Text passage:
>>>

Dutchess County Executive William F.X. O’Neil joined Dutchess County Sheriff Kirk Imperati last Tuesday morning to recognize those involved in the development and construction of the Dutchess County Justice & Transition Center (DCJTC), a modern, new facility serving as the cornerstone of Dutchess County’s innovative restorative justice efforts, addressing the root causes of criminal activity to rehabilitate offenders for successful transition back to the community and prevention of future recidivism. The more efficient, safer facility will open more than $20 million under budget later this year and is expected to significantly reduce annual operational costs compared to the former facility.
Sheriff Imperati said, “This new facility enhances the safety and dignity of both those who are incarcerated and our correctional team who work here. It is the result of the hard work of many people coming together to address long-standing problems. I am grateful to my predecessor Sheriff Adrian ‘Butch’ Anderson, as well as former County Executive Marc Molinaro and so many others for making the Dutchess County Justice & Transition Center a reality.”
County Executive O’Neil said, “The Dutchess County Justice & Transition Center is a testament to persistence – a legacy project. Dutchess County Government has again demonstrated exceptional collaboration, multi-faceted expertise and a fierce determination to overcome challenges and implement solutions. There are so many aspects to this project – unique, progressive design; restorative justice strategy; careful budgeting and financial modelling and tracking; a highly complex construction plan and the ever-changing environment for criminal justice law; public engagement and the economic impacts on construction costs and material and labor availability – and now we stand at the finish line, ready to open this building and serve as a statewide leader for restorative justice.”
The new DCJTC will meet the County’s needs for years to come. The 161,987-square-foot facility features a larger state-of the-art medical infirmary including a women’s medical unit with enhanced medical and mental health services; expansive classroom and programming areas; professional, industrial kitchen and laundry; and improved staff areas. The design incorporates substantially more natural light than the current facility and is fully climate-controlled, creating a better environment for both incarcerated individuals and the correctional officers charged with their care.

<<<

Data to examine:
>>>

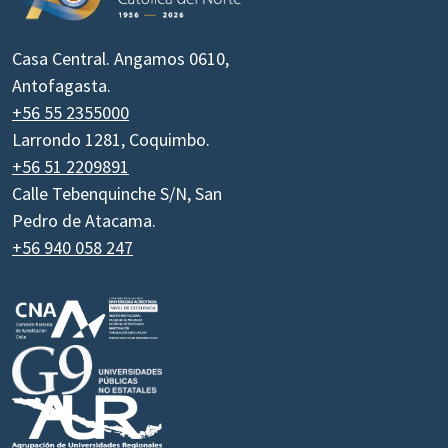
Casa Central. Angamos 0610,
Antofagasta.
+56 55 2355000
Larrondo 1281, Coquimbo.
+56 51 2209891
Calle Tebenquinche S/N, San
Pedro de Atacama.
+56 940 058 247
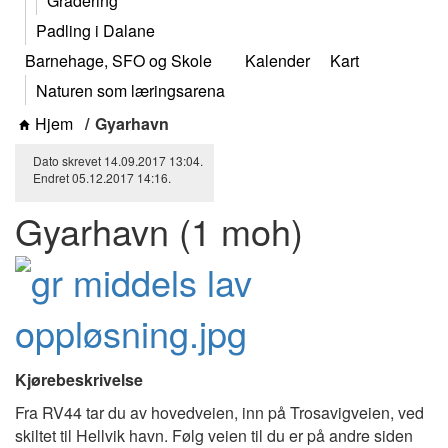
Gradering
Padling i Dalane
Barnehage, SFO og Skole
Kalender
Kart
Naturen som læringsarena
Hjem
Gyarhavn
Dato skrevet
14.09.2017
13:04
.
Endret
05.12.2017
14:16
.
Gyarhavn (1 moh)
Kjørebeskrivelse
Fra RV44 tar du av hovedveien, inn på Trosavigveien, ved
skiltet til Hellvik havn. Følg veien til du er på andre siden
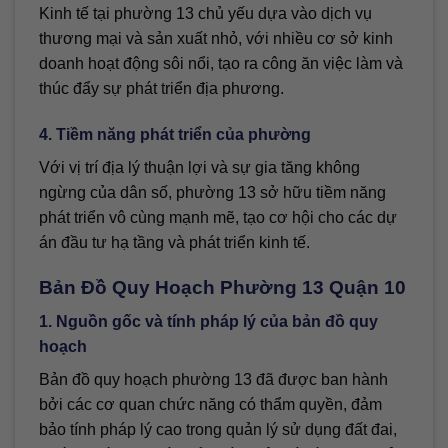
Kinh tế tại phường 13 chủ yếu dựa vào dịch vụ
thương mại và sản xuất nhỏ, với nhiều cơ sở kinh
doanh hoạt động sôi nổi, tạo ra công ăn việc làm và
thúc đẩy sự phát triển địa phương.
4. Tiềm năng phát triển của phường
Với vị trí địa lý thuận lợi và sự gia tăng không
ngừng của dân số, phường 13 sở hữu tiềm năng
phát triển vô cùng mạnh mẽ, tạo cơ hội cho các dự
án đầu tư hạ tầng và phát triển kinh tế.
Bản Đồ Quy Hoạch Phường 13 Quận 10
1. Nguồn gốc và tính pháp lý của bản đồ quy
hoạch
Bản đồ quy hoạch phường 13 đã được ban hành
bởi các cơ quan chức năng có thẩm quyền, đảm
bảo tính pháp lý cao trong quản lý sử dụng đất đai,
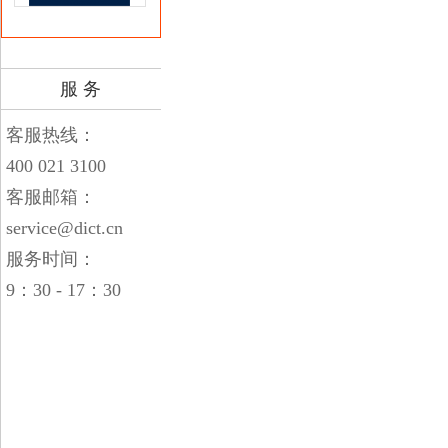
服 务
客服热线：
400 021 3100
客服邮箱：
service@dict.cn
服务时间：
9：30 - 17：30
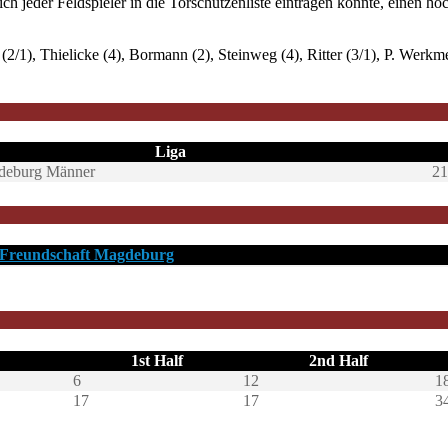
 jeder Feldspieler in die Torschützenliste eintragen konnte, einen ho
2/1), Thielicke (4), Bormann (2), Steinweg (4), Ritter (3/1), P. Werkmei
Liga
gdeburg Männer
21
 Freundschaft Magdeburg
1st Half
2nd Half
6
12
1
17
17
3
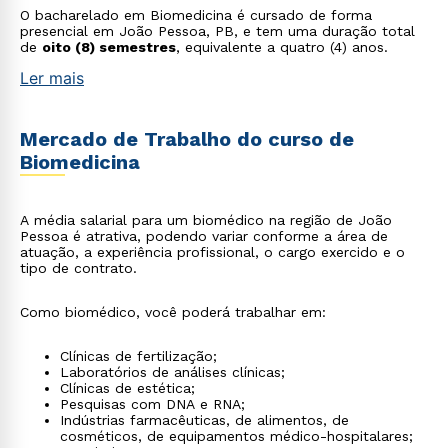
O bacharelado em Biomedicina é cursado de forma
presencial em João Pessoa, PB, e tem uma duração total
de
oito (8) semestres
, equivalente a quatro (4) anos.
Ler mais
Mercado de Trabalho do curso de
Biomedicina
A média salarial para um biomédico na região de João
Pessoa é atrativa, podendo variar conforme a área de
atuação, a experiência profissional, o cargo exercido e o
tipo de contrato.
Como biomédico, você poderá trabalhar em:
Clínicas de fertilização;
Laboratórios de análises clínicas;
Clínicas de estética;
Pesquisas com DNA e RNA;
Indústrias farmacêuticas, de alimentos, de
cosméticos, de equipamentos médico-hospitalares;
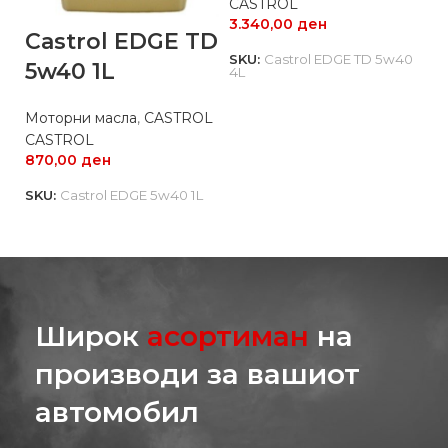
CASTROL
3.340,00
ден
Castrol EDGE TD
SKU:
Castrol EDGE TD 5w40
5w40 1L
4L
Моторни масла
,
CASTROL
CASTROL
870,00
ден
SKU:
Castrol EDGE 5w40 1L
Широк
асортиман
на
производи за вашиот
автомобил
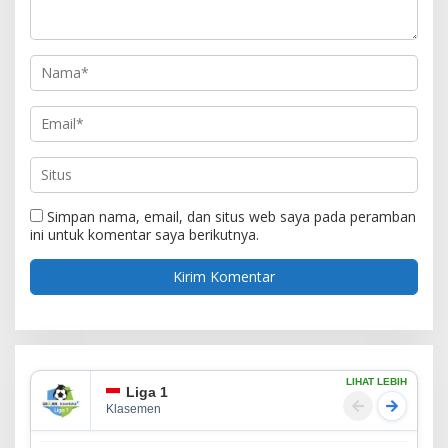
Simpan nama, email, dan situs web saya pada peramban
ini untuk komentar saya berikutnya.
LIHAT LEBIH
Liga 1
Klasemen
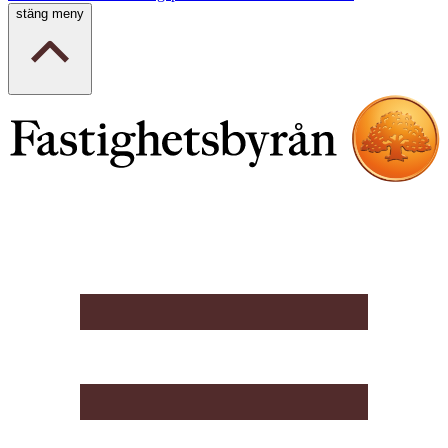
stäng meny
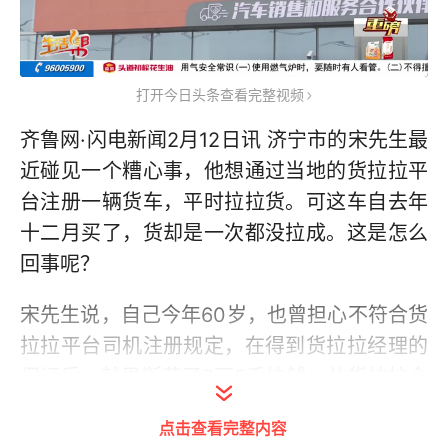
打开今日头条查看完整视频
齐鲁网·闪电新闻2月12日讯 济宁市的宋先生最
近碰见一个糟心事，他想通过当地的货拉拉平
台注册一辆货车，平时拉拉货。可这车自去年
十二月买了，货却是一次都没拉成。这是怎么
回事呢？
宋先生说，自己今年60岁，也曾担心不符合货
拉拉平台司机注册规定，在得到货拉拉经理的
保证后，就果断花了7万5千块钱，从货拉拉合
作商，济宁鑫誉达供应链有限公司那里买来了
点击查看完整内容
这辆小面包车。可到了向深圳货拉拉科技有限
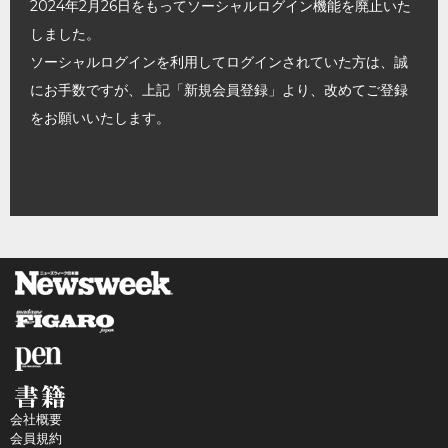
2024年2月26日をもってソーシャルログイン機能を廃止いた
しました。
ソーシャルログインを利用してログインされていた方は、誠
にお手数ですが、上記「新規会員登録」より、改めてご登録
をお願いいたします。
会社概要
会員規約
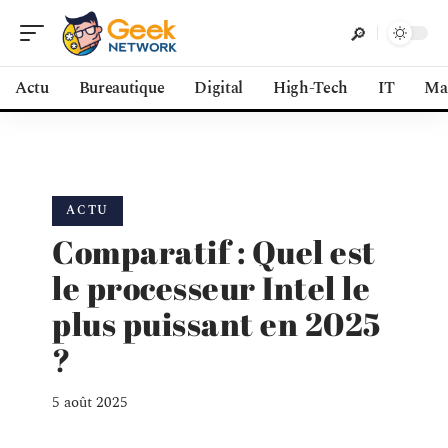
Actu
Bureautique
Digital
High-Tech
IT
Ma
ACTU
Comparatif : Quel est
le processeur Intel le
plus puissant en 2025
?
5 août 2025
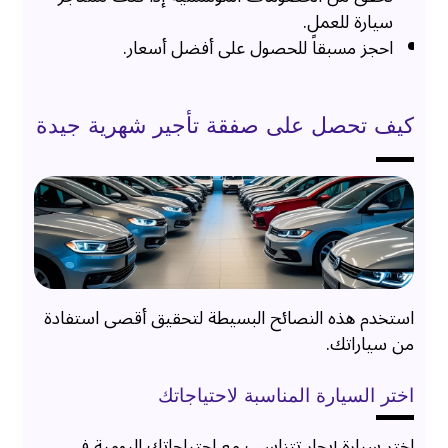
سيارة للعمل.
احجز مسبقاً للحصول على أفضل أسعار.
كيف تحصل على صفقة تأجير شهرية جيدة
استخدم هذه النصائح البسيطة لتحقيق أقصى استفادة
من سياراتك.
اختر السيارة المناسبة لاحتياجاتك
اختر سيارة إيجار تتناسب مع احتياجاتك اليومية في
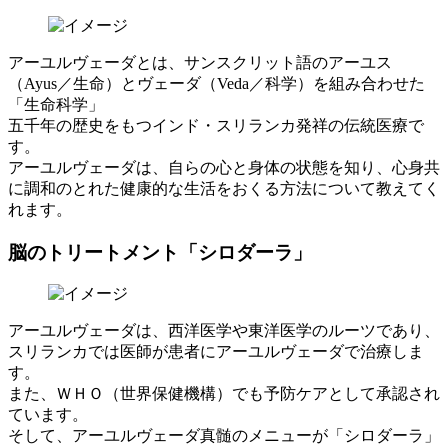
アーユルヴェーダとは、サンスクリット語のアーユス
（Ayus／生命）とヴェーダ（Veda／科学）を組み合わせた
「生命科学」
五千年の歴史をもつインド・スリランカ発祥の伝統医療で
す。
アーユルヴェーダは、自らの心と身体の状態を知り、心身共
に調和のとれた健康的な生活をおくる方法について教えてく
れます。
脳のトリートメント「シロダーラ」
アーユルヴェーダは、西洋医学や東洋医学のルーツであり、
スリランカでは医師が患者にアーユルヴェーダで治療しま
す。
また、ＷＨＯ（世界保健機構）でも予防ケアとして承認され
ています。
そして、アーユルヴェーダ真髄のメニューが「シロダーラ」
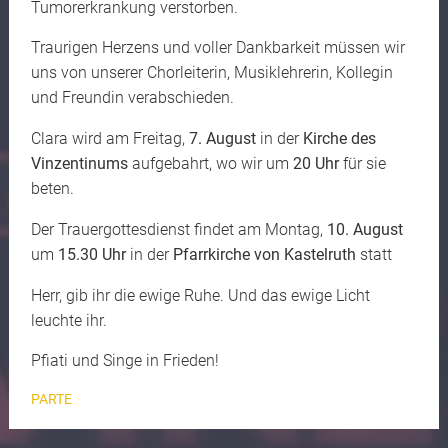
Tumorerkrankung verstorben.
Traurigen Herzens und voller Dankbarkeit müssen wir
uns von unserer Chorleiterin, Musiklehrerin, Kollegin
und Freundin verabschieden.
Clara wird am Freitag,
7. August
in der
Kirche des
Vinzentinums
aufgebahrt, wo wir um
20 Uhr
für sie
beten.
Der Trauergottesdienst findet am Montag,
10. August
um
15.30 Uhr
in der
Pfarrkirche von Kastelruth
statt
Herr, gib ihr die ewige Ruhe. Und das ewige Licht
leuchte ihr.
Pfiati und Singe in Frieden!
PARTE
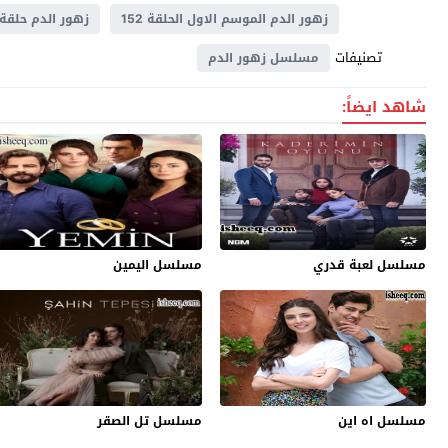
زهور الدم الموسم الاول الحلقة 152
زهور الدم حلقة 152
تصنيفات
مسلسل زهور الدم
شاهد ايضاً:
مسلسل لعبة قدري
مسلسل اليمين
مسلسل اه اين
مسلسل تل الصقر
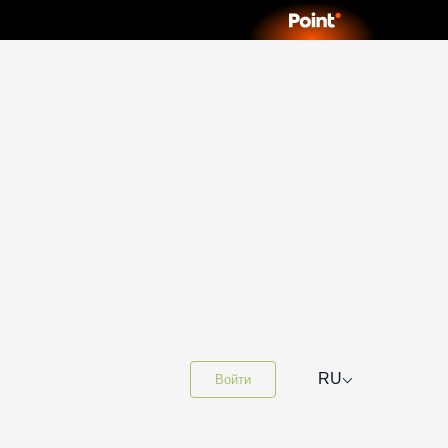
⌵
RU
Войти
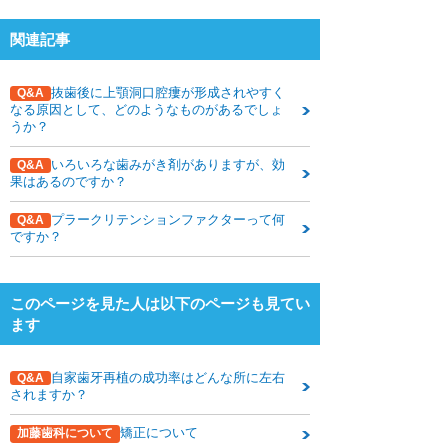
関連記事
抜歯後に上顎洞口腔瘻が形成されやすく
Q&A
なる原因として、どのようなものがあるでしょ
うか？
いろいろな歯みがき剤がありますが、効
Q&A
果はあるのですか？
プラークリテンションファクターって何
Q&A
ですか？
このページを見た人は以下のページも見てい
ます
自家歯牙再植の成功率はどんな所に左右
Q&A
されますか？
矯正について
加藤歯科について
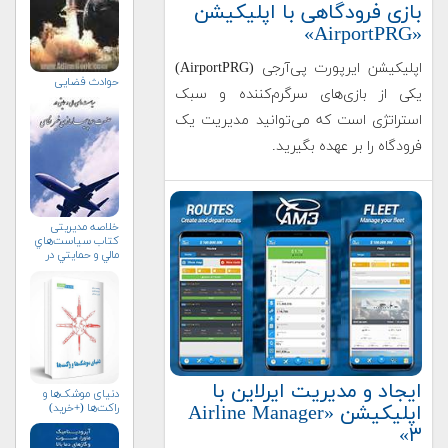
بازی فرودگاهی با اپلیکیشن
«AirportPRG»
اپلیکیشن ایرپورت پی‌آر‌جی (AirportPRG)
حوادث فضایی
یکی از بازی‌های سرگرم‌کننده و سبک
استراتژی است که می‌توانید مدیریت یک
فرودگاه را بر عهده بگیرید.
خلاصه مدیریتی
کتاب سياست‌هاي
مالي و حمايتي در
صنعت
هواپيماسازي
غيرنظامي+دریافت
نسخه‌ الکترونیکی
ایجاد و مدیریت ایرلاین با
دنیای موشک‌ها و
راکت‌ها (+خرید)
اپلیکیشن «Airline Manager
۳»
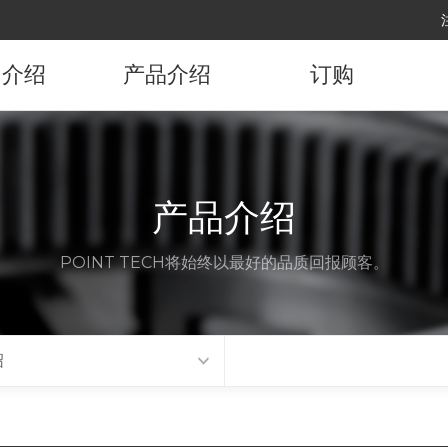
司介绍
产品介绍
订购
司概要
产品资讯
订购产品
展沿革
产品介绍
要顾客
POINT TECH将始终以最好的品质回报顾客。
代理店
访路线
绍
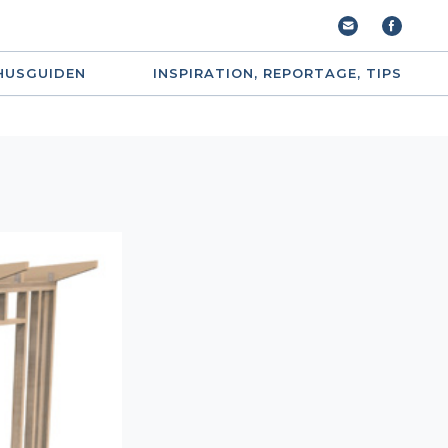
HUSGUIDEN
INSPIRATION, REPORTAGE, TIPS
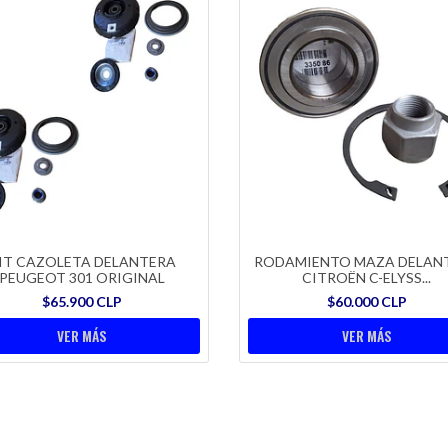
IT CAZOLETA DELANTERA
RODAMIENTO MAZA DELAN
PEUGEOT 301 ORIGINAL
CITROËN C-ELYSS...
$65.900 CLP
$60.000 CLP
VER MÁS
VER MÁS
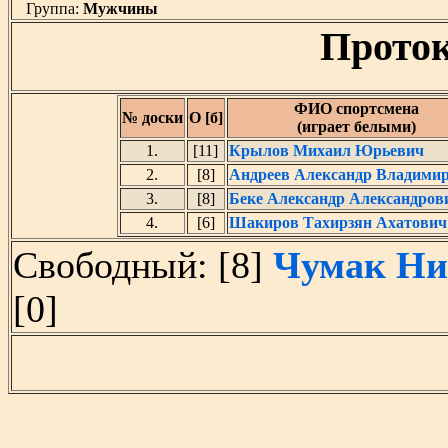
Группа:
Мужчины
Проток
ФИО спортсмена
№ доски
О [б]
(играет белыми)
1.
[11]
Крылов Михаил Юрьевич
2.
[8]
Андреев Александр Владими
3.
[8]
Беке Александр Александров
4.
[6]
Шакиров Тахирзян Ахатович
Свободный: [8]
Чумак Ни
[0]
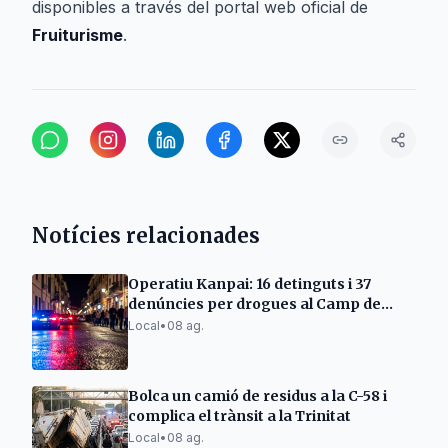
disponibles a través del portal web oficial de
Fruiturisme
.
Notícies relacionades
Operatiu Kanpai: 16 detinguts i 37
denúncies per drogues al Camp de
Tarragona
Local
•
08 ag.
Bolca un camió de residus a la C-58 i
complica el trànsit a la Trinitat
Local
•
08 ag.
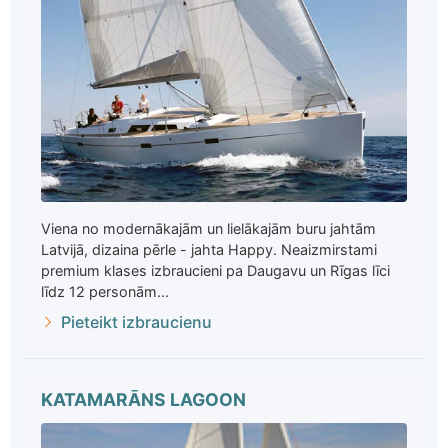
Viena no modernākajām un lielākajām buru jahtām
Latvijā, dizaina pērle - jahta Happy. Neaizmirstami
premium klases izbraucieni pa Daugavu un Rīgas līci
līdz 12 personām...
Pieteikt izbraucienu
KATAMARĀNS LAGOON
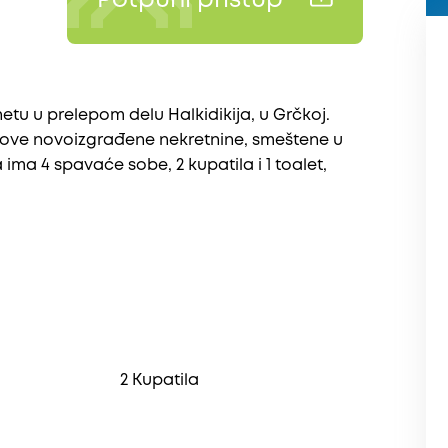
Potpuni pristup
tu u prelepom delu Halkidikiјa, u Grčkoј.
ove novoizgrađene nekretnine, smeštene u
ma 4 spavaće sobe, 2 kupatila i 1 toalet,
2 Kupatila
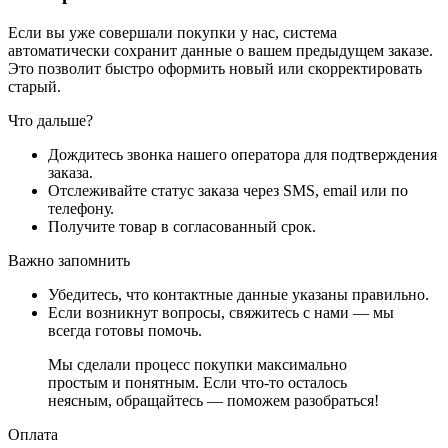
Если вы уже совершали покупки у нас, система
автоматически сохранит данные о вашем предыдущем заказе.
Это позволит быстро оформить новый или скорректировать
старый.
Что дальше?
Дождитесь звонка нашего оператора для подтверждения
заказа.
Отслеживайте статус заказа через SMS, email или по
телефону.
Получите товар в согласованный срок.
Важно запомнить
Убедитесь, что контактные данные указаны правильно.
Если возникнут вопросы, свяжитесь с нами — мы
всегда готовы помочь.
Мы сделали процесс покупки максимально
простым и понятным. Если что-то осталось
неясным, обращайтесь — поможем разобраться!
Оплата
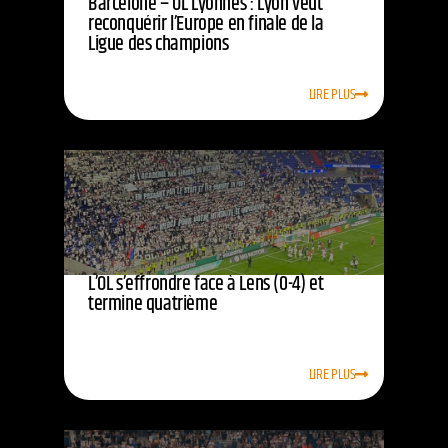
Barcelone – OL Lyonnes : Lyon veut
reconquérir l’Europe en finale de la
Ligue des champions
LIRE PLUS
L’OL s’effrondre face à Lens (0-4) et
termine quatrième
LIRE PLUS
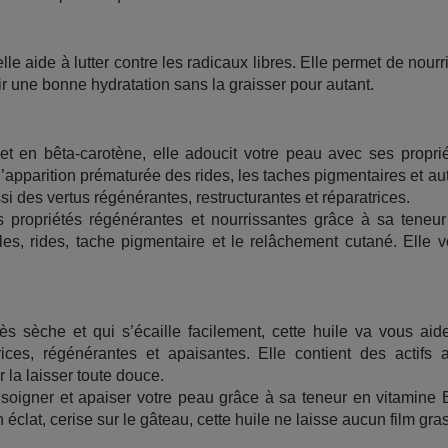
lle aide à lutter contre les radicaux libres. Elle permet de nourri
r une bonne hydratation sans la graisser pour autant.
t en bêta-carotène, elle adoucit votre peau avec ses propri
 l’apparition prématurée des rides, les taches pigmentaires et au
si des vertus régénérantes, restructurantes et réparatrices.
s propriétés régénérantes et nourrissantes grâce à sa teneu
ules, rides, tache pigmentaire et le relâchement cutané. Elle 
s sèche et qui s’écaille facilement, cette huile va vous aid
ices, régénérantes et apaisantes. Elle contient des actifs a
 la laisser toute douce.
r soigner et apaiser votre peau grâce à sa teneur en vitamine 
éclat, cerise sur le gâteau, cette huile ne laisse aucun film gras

<<<

Problem to solve:
Continue the text about the Dutchess County Justice & Transition Center from where it stops.

Result for this exercise:
The contemporary design employs the innovative direct supervision strategy used nationally for inmate management, and housing unit design that minimizes the need to move people from place-to-place within the facility, minimizing risk and reducing the number of required correctional officers. Compared to 12 housing units with a separate recreational area in the old building, the new 328-bed facility features six housing units, each with its own recreational area, including one female unit and units specifically designed for the RESTART program. Enhanced security features, additional cameras and improved sight lines also add to the facility’s efficiency and help provide a safer, more appropriate workplace for the County’s valued Corrections team. These staffing and operational efficiencies will result in lower annual operating costs compared to the old facility, in addition to the savings the County has already reaped from reducing housing out costs and staff attrition.
The construction of the DCJTC followed several years of analysis and research that began in 2012, when then-County Executive Marcus J. Molinaro directed the Dutchess County Criminal Justice Council (CJC) to undertake a comprehensive needs assessment to address the County’s longstanding, costly issue of “housing-out” incarcerated individuals in other counties’ jails due to lack of capacity in the Dutchess County Jail. The existing jail’s capacity was limited to 250 inmates. With daily average population reaching as high as 550, the County was forced to house out hundreds of inmates daily. Housing out was costing taxpayers up to $8 million annually and had serious, negative implications, including disruption of the judicial process, extended length-of-stay, increased risk for correctional officers, and limited access to critical programming and family visitation for incarcerated individuals.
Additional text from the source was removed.